Nah, suatu hari saya dihubungi perusahaan mainan asal Amerika dan ditawari menjadi konsultan mereka di Indonesia. Tentu saja saya senang banget, karena saya tahu, setiap mereka bikin acara, mainan produksi mereka disebar agar anak-anak yang diajak orangtuanya bisa bermain sepuasnya. Saya mengobrol dengan para orangtua sambil duduk di antara mainan itu. Saya diajak ke New York untuk melihat langsung laboratorium mainan mereka.
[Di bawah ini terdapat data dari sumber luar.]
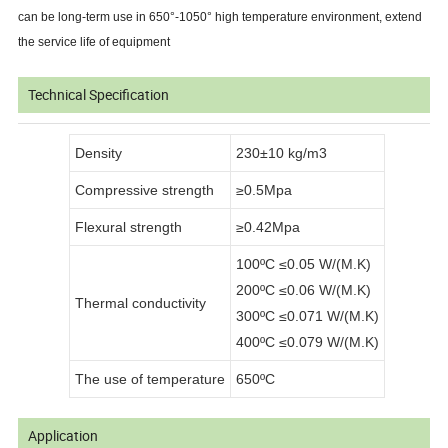
can be long-term use in 650°-1050° high temperature environment, extend
the service life of equipment
Technical Specification
Density
230±10 kg/m3
Compressive strength
≥0.5Mpa
Flexural strength
≥0.42Mpa
100ºC ≤0.05 W/(M.K)
200ºC ≤0.06 W/(M.K)
Thermal conductivity
300ºC ≤0.071 W/(M.K)
400ºC ≤0.079 W/(M.K)
The use of temperature
650ºC
Application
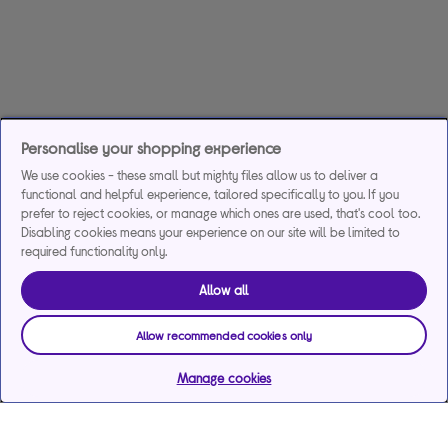
Personalise your shopping experience
We use cookies - these small but mighty files allow us to deliver a
functional and helpful experience, tailored specifically to you. If you
prefer to reject cookies, or manage which ones are used, that's cool too.
Disabling cookies means your experience on our site will be limited to
required functionality only.
Allow all
Allow recommended cookies only
Manage cookies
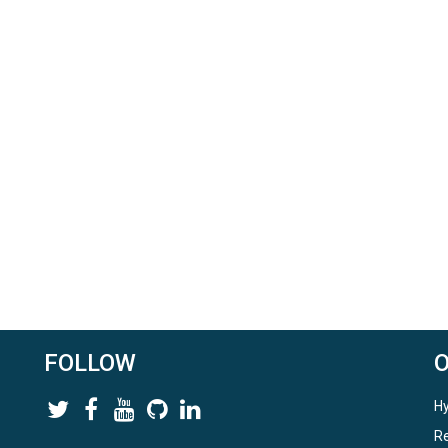
FOLLOW
Hy
Re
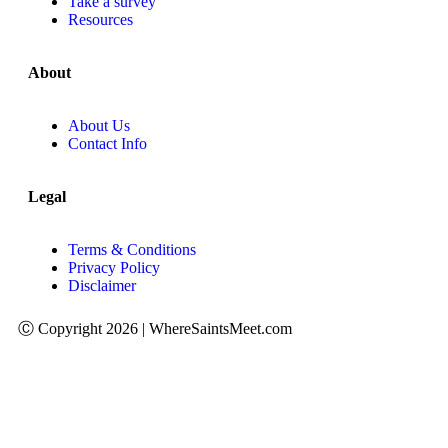
Take a survey
Resources
About
About Us
Contact Info
Legal
Terms & Conditions
Privacy Policy
Disclaimer
Ⓒ Copyright 2026 | WhereSaintsMeet.com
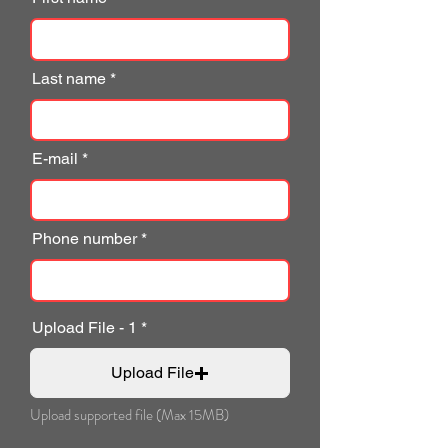
Last name
E-mail
Phone number
Upload File - 1
Upload File
Upload supported file (Max 15MB)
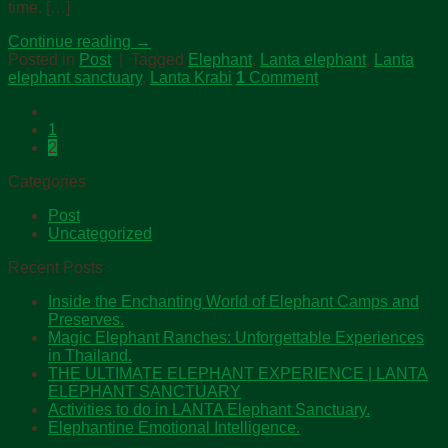
time. […]
Continue reading
→
Posted in
Post
|
Tagged
Elephant
,
Lanta elephant
,
Lanta
elephant sanctuary
,
Lanta Krabi
1
Comment
1
2
Categories
Post
Uncategorized
Recent Posts
Inside the Enchanting World of Elephant Camps and
Preserves.
Magic Elephant Ranches: Unforgettable Experiences
in Thailand.
THE ULTIMATE ELEPHANT EXPERIENCE | LANTA
ELEPHANT SANCTUARY
Activities to do in LANTA Elephant Sanctuary.
Elephantine Emotional Intelligence.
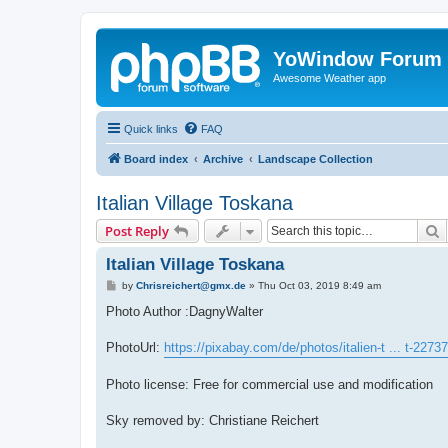
YoWindow Forum
Awesome Weather app
Quick links
FAQ
Board index
Archive
Landscape Collection
Italian Village Toskana
S
Post Reply
Italian Village Toskana
P
by
Chrisreichert@gmx.de
»
Thu Oct 03, 2019 8:49 am
o
s
Photo Author :DagnyWalter
t
PhotoUrl:
https://pixabay.com/de/photos/italien-t ... t-2273
Photo license: Free for commercial use and modification
Sky removed by: Christiane Reichert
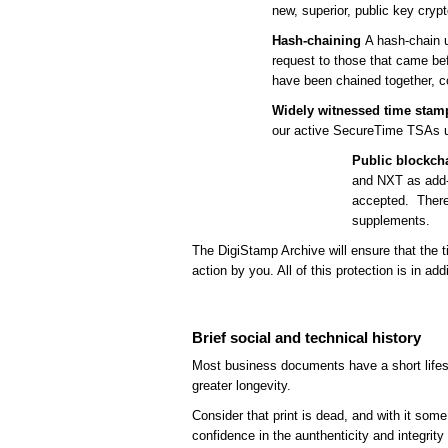
new, superior, public key cryp
Hash-chaining
A hash-chain u
request to those that came befo
have been chained together, c
Widely witnessed time stam
our active SecureTime TSAs u
Public blockcha
and NXT as add-o
accepted. There 
supplements.
The DigiStamp Archive will ensure that the 
action by you. All of this protection is in add
Brief social and technical history
Most business documents have a short lifesp
greater longevity.
Consider that print is dead, and with it some 
confidence in the aunthenticity and integrity 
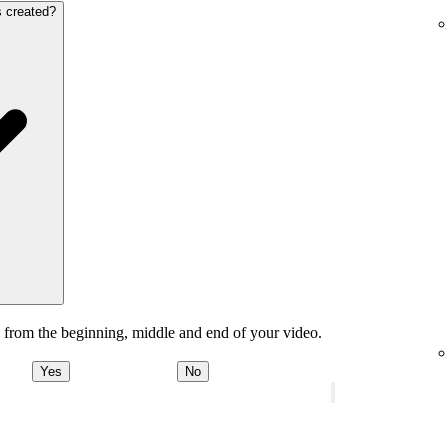
s created?
 from the beginning, middle and end of your video.
Yes
No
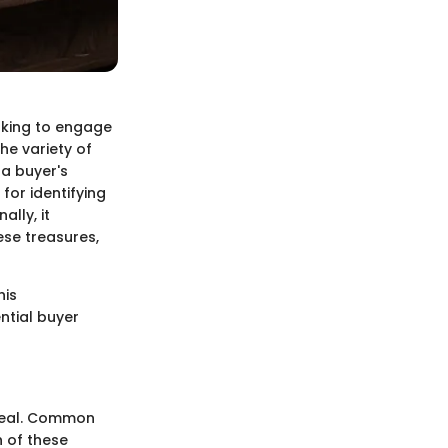
ooking to engage
he variety of
 a buyer's
 for identifying
lly, it
ese treasures,
his
ntial buyer
ppeal. Common
h of these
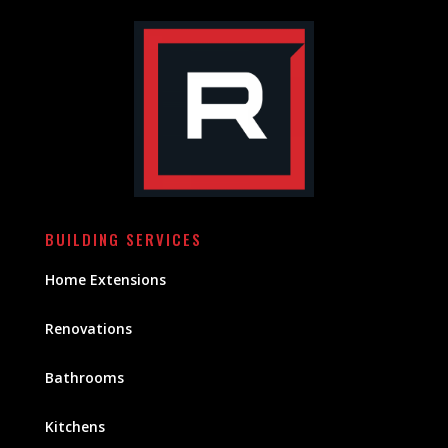
BUILDING SERVICES
Home Extensions
Renovations
Bathrooms
Kitchens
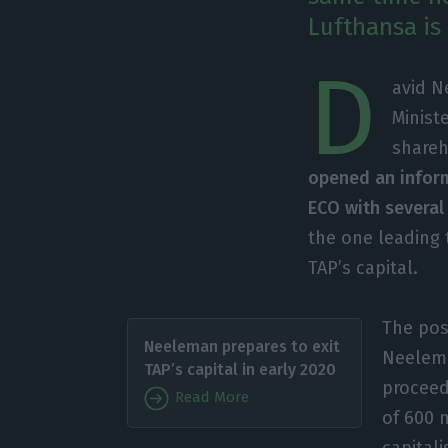
Lufthansa is
D
avid N
Minist
shareh
opened an inform
ECO with several
the one leading 
TAP’s capital.
The pos
Neeleman prepares to exit
Neelema
TAP’s capital in early 2020
proceed
Read More
of 600 
capitali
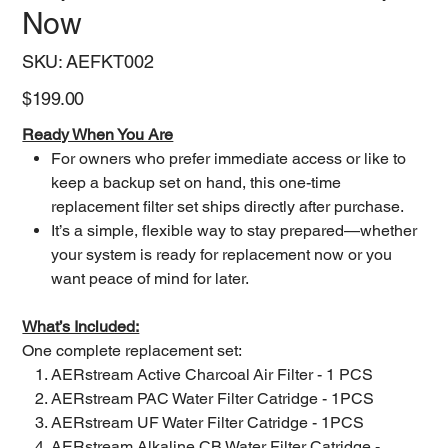
Now
SKU
SKU:
AEFKT002
AEFKT002
Price
$199.00
Ready When You Are
For owners who prefer immediate access or like to
keep a backup set on hand, this one-time
replacement filter set ships directly after purchase.
It’s a simple, flexible way to stay prepared—whether
your system is ready for replacement now or you
want peace of mind for later.
What’s Included:
One complete replacement set:
AERstream Active Charcoal Air Filter - 1 PCS
AERstream PAC Water Filter Catridge - 1PCS
AERstream UF Water Filter Catridge - 1PCS
AERstream Alkaline CB Water Filter Catridge -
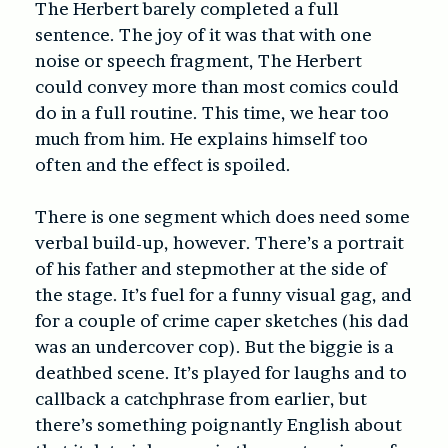
The Herbert barely completed a full
sentence. The joy of it was that with one
noise or speech fragment, The Herbert
could convey more than most comics could
do in a full routine. This time, we hear too
much from him. He explains himself too
often and the effect is spoiled.
There is one segment which does need some
verbal build-up, however. There’s a portrait
of his father and stepmother at the side of
the stage. It’s fuel for a funny visual gag, and
for a couple of crime caper sketches (his dad
was an undercover cop). But the biggie is a
deathbed scene. It’s played for laughs and to
callback a catchphrase from earlier, but
there’s something poignantly English about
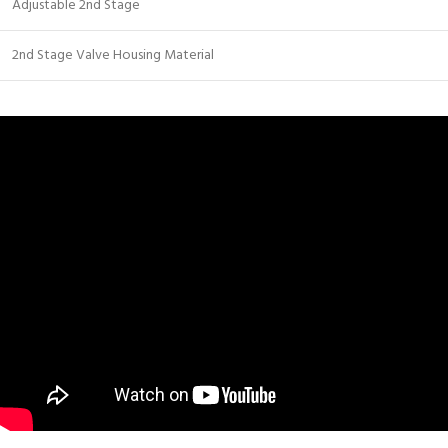
Adjustable 2nd Stage
2nd Stage Valve Housing Material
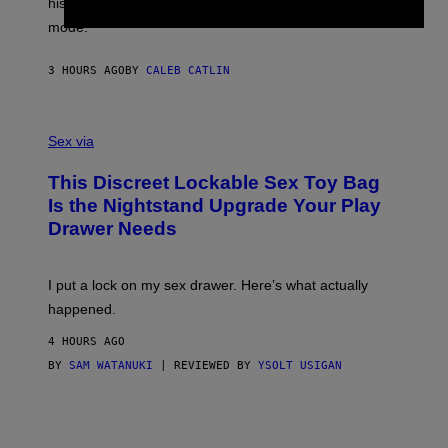
his career and showed that he’s way better in pop star
Y
T
G
Y
mode.
E
I
R
M
S
A
3 HOURS AGO
BY
CALEB CATLIN
H
G
O
E
F
S
S
F
A
Sex via
/
M
W
W
I
This Discreet Lockable Sex Toy Bag
A
R
T
E
Is the Nightstand Upgrade Your Play
A
I
Drawer Needs
N
M
U
A
K
G
I
E
I put a lock on my sex drawer. Here’s what actually
F
)
O
happened.
R
V
4 HOURS AGO
I
C
BY
SAM WATANUKI
| REVIEWED BY
YSOLT USIGAN
E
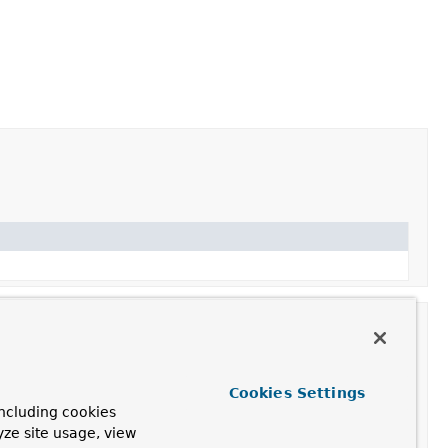
Cookies Settings
ncluding cookies
yze site usage, view
ation.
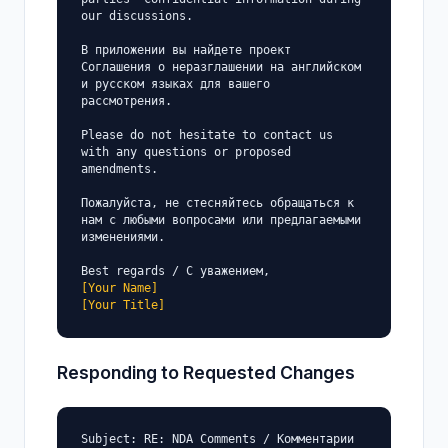
our discussions.

В приложении вы найдете проект 
Соглашения о неразглашении на английском 
и русском языках для вашего 
рассмотрения.

Please do not hesitate to contact us 
with any questions or proposed 
amendments.

Пожалуйста, не стесняйтесь обращаться к 
нам с любыми вопросами или предлагаемыми 
изменениями.

[Your Name]
[Your Title]
Responding to Requested Changes
Subject: RE: NDA Comments / Комментарии 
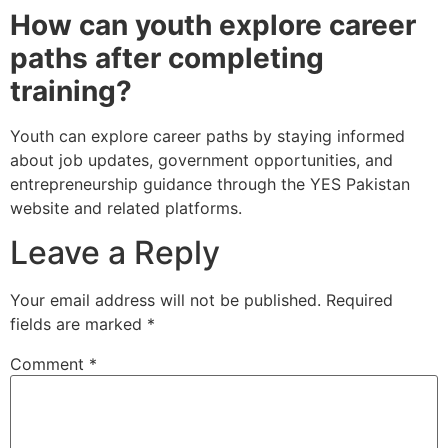
How can youth explore career
paths after completing
training?
Youth can explore career paths by staying informed
about job updates, government opportunities, and
entrepreneurship guidance through the YES Pakistan
website and related platforms.
Leave a Reply
Your email address will not be published.
Required
fields are marked
*
Comment
*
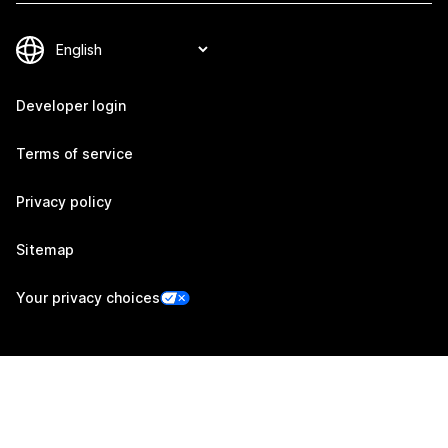
Developer login
Terms of service
Privacy policy
Sitemap
Your privacy choices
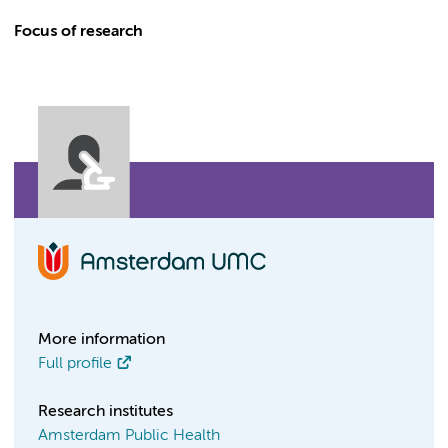
Focus of research
More information
Full profile
Research institutes
Amsterdam Public Health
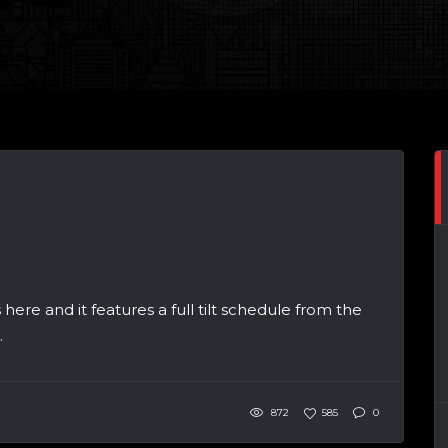
 here and it features a full tilt schedule from the
.
872
585
0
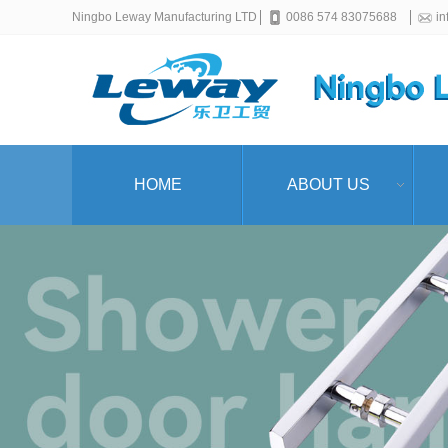
Ningbo Leway Manufacturing LTD
0086 574 83075688
i
HOME
ABOUT US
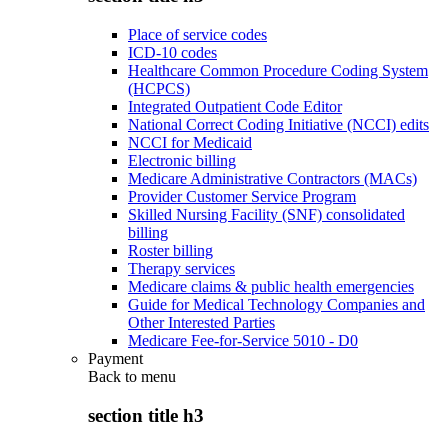
Place of service codes
ICD-10 codes
Healthcare Common Procedure Coding System
(HCPCS)
Integrated Outpatient Code Editor
National Correct Coding Initiative (NCCI) edits
NCCI for Medicaid
Electronic billing
Medicare Administrative Contractors (MACs)
Provider Customer Service Program
Skilled Nursing Facility (SNF) consolidated
billing
Roster billing
Therapy services
Medicare claims & public health emergencies
Guide for Medical Technology Companies and
Other Interested Parties
Medicare Fee-for-Service 5010 - D0
Payment
Back to
menu
section title h3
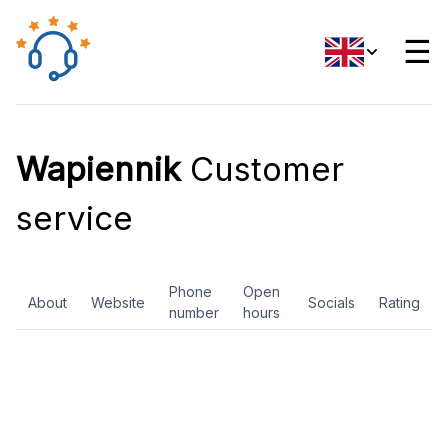
☰
Wapiennik
Customer
service
Phone
Open
About
Website
Socials
Rating
number
hours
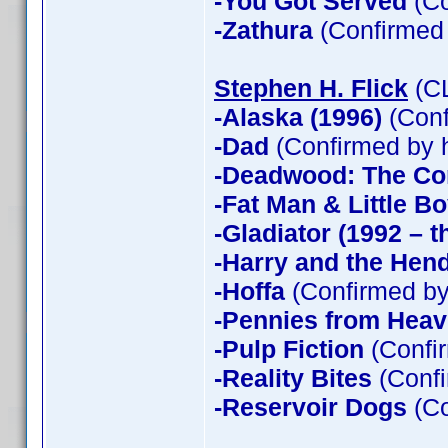
-You Got Served
(Co
-Zathura
(Confirmed
Stephen H. Flick
(CL
-Alaska (1996)
(Conf
-Dad
(Confirmed by 
-Deadwood: The Co
-Fat Man & Little B
-Gladiator (1992 – t
-Harry and the Hen
-Hoffa
(Confirmed by
-Pennies from Hea
-Pulp Fiction
(Confir
-Reality Bites
(Confi
-Reservoir Dogs
(Co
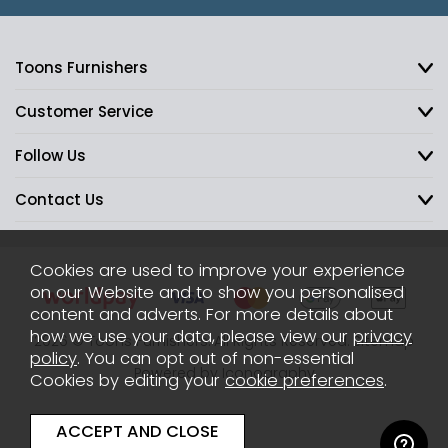
Toons Furnishers
Customer Service
Follow Us
Contact Us
Cookies are used to improve your experience
on our Website and to show you personalised
content and adverts. For more details about
how we use your data, please view our
privacy
2026 © Toons Furnishers. All Rights Reserved.
Sitemap
policy
. You can opt out of non-essential
Powered by Iconography
Cookies by editing your
cookie preferences
.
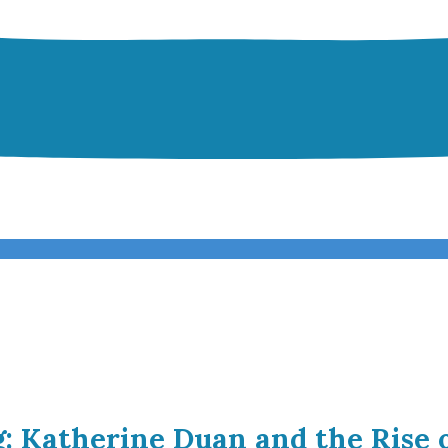
g: Katherine Duan and the Rise 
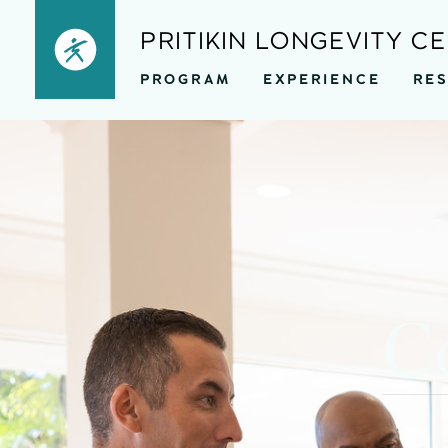
Skip
PRITIKIN LONGEVITY C
to
PROGRAM
EXPERIENCE
RE
content
Co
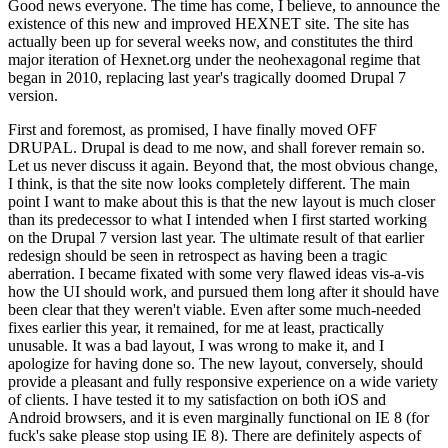
Good news everyone. The time has come, I believe, to announce the
existence of this new and improved HEXNET site. The site has
actually been up for several weeks now, and constitutes the third
major iteration of Hexnet.org under the neohexagonal regime that
began in 2010, replacing last year's tragically doomed Drupal 7
version.
First and foremost, as promised, I have finally moved OFF
DRUPAL. Drupal is dead to me now, and shall forever remain so.
Let us never discuss it again. Beyond that, the most obvious change,
I think, is that the site now looks completely different. The main
point I want to make about this is that the new layout is much closer
than its predecessor to what I intended when I first started working
on the Drupal 7 version last year. The ultimate result of that earlier
redesign should be seen in retrospect as having been a tragic
aberration. I became fixated with some very flawed ideas vis-a-vis
how the UI should work, and pursued them long after it should have
been clear that they weren't viable. Even after some much-needed
fixes earlier this year, it remained, for me at least, practically
unusable. It was a bad layout, I was wrong to make it, and I
apologize for having done so. The new layout, conversely, should
provide a pleasant and fully responsive experience on a wide variety
of clients. I have tested it to my satisfaction on both iOS and
Android browsers, and it is even marginally functional on IE 8 (for
fuck's sake please stop using IE 8). There are definitely aspects of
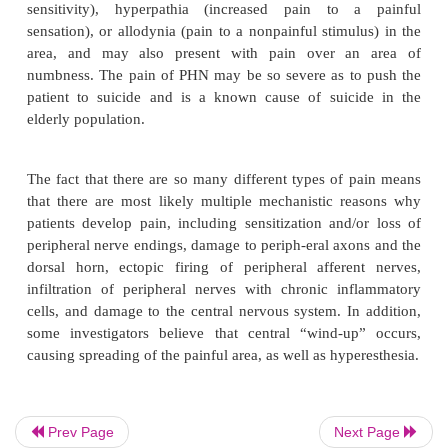
may still be present. The area of pain is unilate
crossing over the midline, and usually mimics the di
of the acute herpes zoster pain. The thoracic and 
division of the trigeminal nerve is most commonly
followed by the lumbar and sacral areas. However, t
sometimes in small, discrete locations, and may
spread to areas outside the initial acute herpes zoste
(see below). The patient’s pain complaints are 
numerous, rang-ing from mild, aching pain, t
burning, lancinating pain. The pain may be co
intermittent, and may be provoked by touch, activity,
The patient may complain of extreme hyperesthesia 
sensitivity), hyperpathia (increased pain to 
sensation), or allodynia (pain to a nonpainful stimu
area, and may also present with pain over a
numbness. The pain of PHN may be so severe as t
Prev Page
Next Page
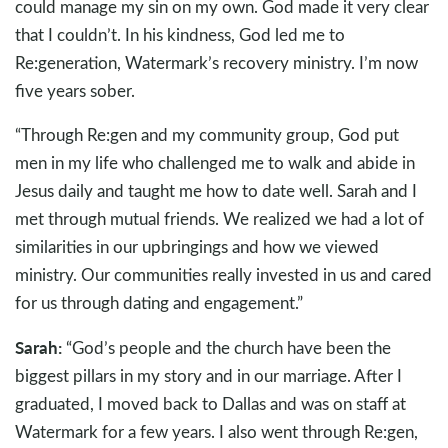
could manage my sin on my own. God made it very clear
that I couldn’t. In his kindness, God led me to
Re:generation, Watermark’s recovery ministry. I’m now
five years sober.
“Through Re:gen and my community group, God put
men in my life who challenged me to walk and abide in
Jesus daily and taught me how to date well. Sarah and I
met through mutual friends. We realized we had a lot of
similarities in our upbringings and how we viewed
ministry. Our communities really invested in us and cared
for us through dating and engagement.”
Sarah:
“God’s people and the church have been the
biggest pillars in my story and in our marriage. After I
graduated, I moved back to Dallas and was on staff at
Watermark for a few years. I also went through Re:gen,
Sebagai psikolog, apa harapan Anda terhadap para orangtua?
Di kota besar, masyarakatnya sekarang sudah lebih mudah berpikiran terbuka terhadap pola pengasuhan anak, tapi di daerah masih belum banyak. Saya harap orangtua harus lebih mengenali tahapan perkembangan anaknya, jadi tidak ada lagi orangtua yang emosi, menyiksa, memukuli, atau membahayakan anaknya karena menganggap anaknya nakal dan tidak bisa diam. Kalau anak umur dua tahun memang sedang masanya tidak bisa diam atau sebentar-sebentar menangis. Saya ingin orangtua punya pemahaman yang lebih baik terhadap perkembangan anaknya, sehingga pola pengasuhannya juga bisa lebih tepat.